▸ **Task directions**
Tally the lines of the entries in which the string "τιμή" occurs, and say only how many.

▸ **Supplied records**

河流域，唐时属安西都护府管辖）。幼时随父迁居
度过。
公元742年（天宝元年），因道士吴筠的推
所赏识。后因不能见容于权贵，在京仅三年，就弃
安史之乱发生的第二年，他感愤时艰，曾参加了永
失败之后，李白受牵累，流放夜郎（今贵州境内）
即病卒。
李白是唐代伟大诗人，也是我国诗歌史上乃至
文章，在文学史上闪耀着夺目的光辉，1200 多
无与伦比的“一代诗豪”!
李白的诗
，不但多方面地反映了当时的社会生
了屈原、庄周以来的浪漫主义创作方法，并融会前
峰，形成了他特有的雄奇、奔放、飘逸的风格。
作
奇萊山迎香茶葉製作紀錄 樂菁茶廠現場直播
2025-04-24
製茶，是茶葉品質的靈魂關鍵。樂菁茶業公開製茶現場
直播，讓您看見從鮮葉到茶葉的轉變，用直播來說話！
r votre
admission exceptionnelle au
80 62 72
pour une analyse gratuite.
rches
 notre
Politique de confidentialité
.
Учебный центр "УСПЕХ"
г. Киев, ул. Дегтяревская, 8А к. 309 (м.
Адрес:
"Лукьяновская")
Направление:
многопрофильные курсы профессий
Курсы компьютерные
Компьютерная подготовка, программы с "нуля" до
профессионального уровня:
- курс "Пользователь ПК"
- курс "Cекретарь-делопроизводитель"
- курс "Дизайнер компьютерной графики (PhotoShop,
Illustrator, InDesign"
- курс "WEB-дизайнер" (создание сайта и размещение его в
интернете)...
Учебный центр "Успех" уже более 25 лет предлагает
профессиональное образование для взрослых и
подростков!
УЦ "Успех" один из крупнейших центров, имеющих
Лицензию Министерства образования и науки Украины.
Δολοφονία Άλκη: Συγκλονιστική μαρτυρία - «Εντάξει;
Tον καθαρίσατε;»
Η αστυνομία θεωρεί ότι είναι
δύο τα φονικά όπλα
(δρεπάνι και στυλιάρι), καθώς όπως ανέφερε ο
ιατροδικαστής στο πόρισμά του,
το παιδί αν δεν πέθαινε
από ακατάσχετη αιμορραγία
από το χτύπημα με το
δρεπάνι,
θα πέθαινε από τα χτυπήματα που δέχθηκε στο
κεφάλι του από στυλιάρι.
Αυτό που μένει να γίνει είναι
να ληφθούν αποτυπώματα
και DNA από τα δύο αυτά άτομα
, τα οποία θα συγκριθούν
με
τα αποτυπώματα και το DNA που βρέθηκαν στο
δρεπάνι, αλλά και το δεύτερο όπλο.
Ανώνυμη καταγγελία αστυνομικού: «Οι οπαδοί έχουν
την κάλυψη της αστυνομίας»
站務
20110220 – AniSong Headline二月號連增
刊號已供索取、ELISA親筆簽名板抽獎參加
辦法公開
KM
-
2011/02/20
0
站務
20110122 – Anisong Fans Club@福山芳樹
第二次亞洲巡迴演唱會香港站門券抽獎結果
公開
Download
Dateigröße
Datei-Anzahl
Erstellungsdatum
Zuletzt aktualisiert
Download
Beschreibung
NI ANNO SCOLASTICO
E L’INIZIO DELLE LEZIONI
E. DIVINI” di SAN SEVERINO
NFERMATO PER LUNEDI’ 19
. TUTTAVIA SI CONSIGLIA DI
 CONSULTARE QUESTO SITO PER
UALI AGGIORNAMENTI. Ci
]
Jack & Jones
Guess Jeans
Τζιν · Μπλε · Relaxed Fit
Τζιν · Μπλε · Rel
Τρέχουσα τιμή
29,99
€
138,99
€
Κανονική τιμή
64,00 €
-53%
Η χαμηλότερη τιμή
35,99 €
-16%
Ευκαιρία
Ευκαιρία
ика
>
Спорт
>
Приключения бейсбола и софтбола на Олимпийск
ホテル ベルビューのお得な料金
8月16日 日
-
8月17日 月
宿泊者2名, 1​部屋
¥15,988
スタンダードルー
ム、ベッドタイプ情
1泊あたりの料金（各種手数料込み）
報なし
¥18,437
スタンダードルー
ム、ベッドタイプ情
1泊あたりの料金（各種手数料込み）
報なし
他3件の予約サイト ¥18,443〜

▸ **Answer below**
3